We see mostly dogs and cats at good old KVC, so this is an unusual picture. Saturday afternoon we had 22 horses on the lot at one time. The trailers are scrambled around, so I couldn’t really get everybody lined up for the group picture (althought the short horses are in front). They were all here for their spring Coggins Test.
The test is named for Dr.Leroy Coggins, who developed it. It tests for the presence of the virus that causes Equine Infectious Anemia (aka, E.I.A., "Swamp Fever"). The virus often affects horses in much the same way that HIV affects people. The horse is unthrifty, won’t hold weight, doesn’t shed his winter hair, has trouble healing, and just generally ADR (technical abbreviation for "Ain’t doin’ right"). As you might expect from the name, they frequently become anemic (low on red blood cells). Sometimes this is so pronounced that the animal becomes weak and disoriented from a lack of oxygen (not enough red blood cells to carry it around the body). I have taken a blood sample from one horse (in the advanced stages of the disease) who was so anemic that his blood looked like Kool-aid: you could read through it.
There is no preventive vaccine for the disease and no effective treatment to cure it. Infected horses can remain carriers for years before they show outward signs (sort of like Magic Johnson’s dating career before his HIV diagnosis went public). The disease is transmitted by the bite of large, blood-feeding flies, such as horse-flies and deer-flies (the tabanid family).
As you can imagine, wherever large numbers of horses congregate, so do large numbers of horse-flies. If your horse is nice and healthy, you really wouldn’t want someone to bring in a carrier of E.I.A. It would be no time before they would want to share your horse-flies, and the next thing you know, your horse becomes a carrier, condemned to an ugly and premature death.
Since we can’t prevent this disease or cure it, the best we can do is to identify the carriers and be sure that they are quarantined away from other horses. That’s why you have to have your "I passed my Coggins Test" paper with your horse’s picture on it when you arrive at a horse-show, trail-ride, or horse-sale (also when you sell your horse, even to the guy next door). That’s why lots of horses show up for blood-tests as soon as spring is in the air.

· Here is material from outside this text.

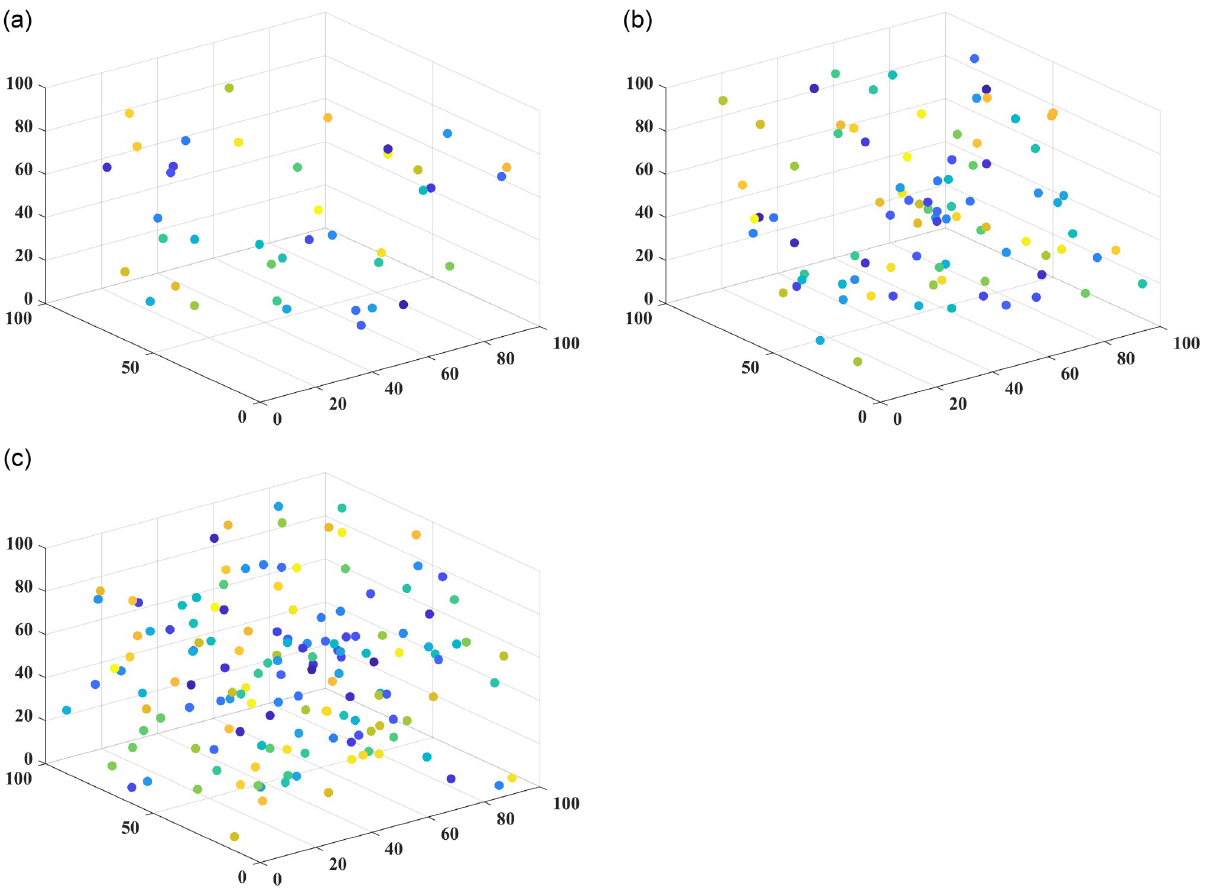
Fig 5. Fruit coordinate points at different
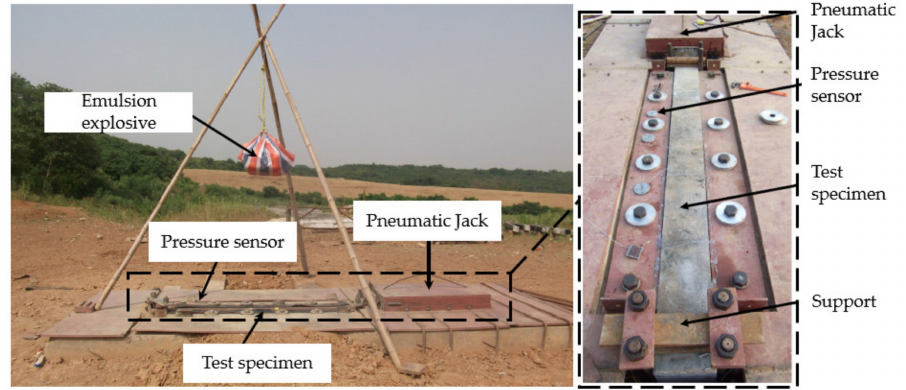
Figure 8. Test setup [24] and test pit [21]. Copyright permission obtained from authors.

There’s one weak point in the program, though. The incubation period (time from getting exposed to the germ until it shows up in the blood test) is two weeks. Most events ask for a blood test in the last six to twelve months. It becomes obvious that an old, moldy blood-test result may not reflect the horse’s current disease (or disease-free) status. If I were buying a horse, I’d have to make the purchase conditional on his passing a fresh, new blood-test, preferably after fly season, in the winter.